Cleveland Clinic and MetroHealth researchers to use $3.14 million NIH grant to build data models for investigating place-based healthcare inequities.
Where a person lives or works can shape their health outcomes – including their life expectancy and risk of developing diseases like cancer or diabetes. This example rings close to home in Cleveland, where neighborhoods with the highest and lowest life expectancy rates are located just over a mile apart.
Researchers from Cleveland Clinic and MetroHealth, backed by $3.14 million from the National Institutes of Health, are using an emerging technology known as healthcare “digital twins” to study these disparities and begin to offer data for creating solutions.
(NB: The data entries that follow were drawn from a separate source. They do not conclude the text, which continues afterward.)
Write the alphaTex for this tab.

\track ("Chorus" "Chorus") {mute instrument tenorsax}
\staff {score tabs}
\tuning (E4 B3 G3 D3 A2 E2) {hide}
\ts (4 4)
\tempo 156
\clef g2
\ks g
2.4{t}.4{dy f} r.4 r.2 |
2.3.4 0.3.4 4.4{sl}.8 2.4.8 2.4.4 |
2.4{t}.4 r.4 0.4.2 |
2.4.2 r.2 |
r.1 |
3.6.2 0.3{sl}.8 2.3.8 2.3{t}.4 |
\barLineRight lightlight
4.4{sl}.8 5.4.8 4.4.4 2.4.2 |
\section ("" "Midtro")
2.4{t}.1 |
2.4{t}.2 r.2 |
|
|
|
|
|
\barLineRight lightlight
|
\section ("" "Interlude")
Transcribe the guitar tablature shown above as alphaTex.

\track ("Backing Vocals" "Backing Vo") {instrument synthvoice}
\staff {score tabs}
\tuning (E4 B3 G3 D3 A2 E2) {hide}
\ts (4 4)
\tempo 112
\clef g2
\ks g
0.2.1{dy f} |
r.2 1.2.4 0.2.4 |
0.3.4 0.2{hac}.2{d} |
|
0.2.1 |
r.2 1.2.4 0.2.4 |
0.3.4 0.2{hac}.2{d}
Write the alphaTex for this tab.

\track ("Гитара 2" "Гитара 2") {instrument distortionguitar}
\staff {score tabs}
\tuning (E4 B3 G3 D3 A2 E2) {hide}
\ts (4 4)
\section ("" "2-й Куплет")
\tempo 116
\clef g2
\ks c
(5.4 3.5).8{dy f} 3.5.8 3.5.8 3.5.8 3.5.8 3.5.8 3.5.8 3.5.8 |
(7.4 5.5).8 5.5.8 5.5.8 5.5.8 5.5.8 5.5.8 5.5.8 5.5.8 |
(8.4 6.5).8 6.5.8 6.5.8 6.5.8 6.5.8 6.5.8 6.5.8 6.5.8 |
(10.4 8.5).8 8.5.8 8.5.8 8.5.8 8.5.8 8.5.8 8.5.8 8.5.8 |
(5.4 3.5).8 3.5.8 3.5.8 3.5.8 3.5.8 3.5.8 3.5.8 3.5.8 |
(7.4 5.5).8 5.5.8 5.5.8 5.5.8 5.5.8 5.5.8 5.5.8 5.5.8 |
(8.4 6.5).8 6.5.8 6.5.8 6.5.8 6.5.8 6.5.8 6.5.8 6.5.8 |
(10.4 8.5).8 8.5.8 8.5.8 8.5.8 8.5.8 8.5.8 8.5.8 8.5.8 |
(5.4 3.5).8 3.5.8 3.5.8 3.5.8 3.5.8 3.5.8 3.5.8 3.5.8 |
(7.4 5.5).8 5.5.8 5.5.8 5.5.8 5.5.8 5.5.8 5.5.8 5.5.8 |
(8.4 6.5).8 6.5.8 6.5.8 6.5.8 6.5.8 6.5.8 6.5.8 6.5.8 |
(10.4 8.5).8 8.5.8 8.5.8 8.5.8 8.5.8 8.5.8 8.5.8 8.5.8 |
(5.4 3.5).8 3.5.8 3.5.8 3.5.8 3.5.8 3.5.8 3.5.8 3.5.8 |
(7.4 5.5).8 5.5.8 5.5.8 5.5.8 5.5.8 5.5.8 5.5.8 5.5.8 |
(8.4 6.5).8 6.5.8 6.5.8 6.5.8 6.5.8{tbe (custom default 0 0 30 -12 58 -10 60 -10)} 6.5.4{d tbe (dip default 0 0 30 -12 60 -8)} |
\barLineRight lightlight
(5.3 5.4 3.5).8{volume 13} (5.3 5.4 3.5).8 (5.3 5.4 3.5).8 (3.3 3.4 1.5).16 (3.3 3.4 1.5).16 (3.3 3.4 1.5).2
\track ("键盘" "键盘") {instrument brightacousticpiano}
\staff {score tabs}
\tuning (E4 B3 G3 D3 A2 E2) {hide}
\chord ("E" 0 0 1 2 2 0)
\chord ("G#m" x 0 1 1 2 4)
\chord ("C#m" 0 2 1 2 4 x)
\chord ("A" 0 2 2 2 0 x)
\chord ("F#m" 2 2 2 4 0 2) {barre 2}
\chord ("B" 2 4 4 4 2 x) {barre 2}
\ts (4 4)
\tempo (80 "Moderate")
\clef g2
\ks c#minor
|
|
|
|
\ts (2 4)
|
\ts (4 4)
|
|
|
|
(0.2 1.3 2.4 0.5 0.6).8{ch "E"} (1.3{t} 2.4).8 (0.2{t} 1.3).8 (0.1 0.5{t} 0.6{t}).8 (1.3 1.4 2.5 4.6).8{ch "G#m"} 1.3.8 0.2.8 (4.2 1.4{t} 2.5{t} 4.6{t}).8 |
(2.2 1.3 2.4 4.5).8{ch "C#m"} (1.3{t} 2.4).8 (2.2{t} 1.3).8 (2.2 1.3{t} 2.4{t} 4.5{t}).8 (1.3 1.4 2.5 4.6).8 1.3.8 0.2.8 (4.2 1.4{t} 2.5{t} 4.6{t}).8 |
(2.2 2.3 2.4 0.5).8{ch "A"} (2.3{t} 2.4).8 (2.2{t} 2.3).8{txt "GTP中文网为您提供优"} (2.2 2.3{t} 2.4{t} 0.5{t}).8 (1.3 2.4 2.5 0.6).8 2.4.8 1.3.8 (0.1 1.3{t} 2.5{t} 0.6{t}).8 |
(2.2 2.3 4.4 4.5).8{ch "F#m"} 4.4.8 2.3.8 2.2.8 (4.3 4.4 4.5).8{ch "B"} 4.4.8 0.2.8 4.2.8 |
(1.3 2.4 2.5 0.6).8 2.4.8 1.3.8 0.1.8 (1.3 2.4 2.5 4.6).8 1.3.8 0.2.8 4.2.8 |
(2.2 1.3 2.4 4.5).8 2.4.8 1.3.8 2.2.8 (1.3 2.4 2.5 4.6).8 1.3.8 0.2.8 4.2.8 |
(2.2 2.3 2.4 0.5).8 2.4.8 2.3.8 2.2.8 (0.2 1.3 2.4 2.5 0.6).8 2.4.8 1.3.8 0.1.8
When addressing community public health, local organizations have an overwhelming amount of options, but limited time and money to study the individual attributes of populations. As a result, new health strategies or programs that target broad populations often miss certain groups of people, deepening these deep divides.
Enter digital twins. These sophisticated data models are built from electronic health records – data aggregated from digital versions of patient charts – to analyze health trends. Digital twins aid in accurately representing complex economic, environmental and social factors that can lead to disparities between neighboring communities.
“Neighborhood health disparities in Cleveland are severe, among the most severe in the country,” says Jarrod Dalton, PhD, Director for Cleveland Clinic’s Center for Populations Health Research. “This is the biggest problem in population health of our time. It stems from decades of residential segregation and corresponding investment in communities that’s had an impact on people’s health and longevity.”
On Cleveland’s east side, the life expectancy in Woodhill is 65.4 years, according to CDC estimates. In stark comparison, the life expectancy in nearby Shaker Heights is 88.6 years, based on federal data. These two neighboring communities also differ in socioeconomic factors like education, income and occupation.
“We’re committed to supporting lifelong health for our patients and the communities where they reside,” says Serpil Erzurum, MD, Cleveland Clinic’s Chief Research and Academic Officer. “To help us begin to address and treat the root causes of disease, we need to understand what has led us to this point. Using innovative approaches like digital twin communities is the future of population research, and it will reveal how we can better address health disparities to make positive changes in our communities.”
Dr. Dalton and Adam Perzynski, PhD, at MetroHealth’s Population Health Research Institute (PHRI), are principal investigators on the grant and long-time collaborators. They are joined by Drs. Elizabeth Pfoh and Glen Taksler from the Center for Value-Based Care Research at Cleveland Clinic and Drs. Kristen Berg, Douglas Gunzler and Yasir Tarabichi from PHRI as co-investigators.
In addition to infrastructure development, the NIH grant also funds some initial projects using the tool: assessing regional mental health initiatives on a neighborhood level; evaluating the potential impacts of introducing new services on cardiovascular disease burden in communities; and evaluating how frequent and/or economically-driven relocations of residence affect health outcomes.
To address public health issues on a neighborhood level, groups can introduce education programs like anti-smoking campaigns or information on what causes heart disease. Organizations can also provide more resources like food distribution or specialized clinics. However, it’s notoriously difficult to predict how these kinds of changes might influence health outcomes in specific neighborhoods.
“As a scientist, I have always wanted to lead a project that I felt was truly transformational. I feel like this is that project,” Dr. Perzynski says. “It has real potential to lead community-level policies and decision-making that improves health and creates equity.”
Along with clinical information, electronic health records include some information on social determinants of health, or aspects of a patient’s life that might influence health education and outcomes as they age. The EHR data used on this scale is deidentified, meaning that you can’t tie it back to a specific person.
Drs. Dalton and Perzynski previously published a study in the Annals of Internal Medicine using electronic health records to determine if a neighborhood’s socioeconomic status was tied to cardiovascular disease events like heart attack or stroke. Using electronic health records data, their team’s analysis showed a close association and found that traditional risk-predicting models underpredicted the risk of a cardiovascular event in disadvantaged neighborhoods.
Evaluating technology like digital twins that use this technology in the research space can make it easier for organizations like local governments to take a data-backed approach to public health interventions. Instead of building these models from scratch, other health systems and organizations can adapt the framework for their own needs.
“These problems aren’t unique to Cleveland. They exist all over the country and globe,” says Dr. Dalton. “We’re designing an approach to help health systems, governments and organizations collaborate to highlight place-based issues and strategize ways to fix clear disparities.”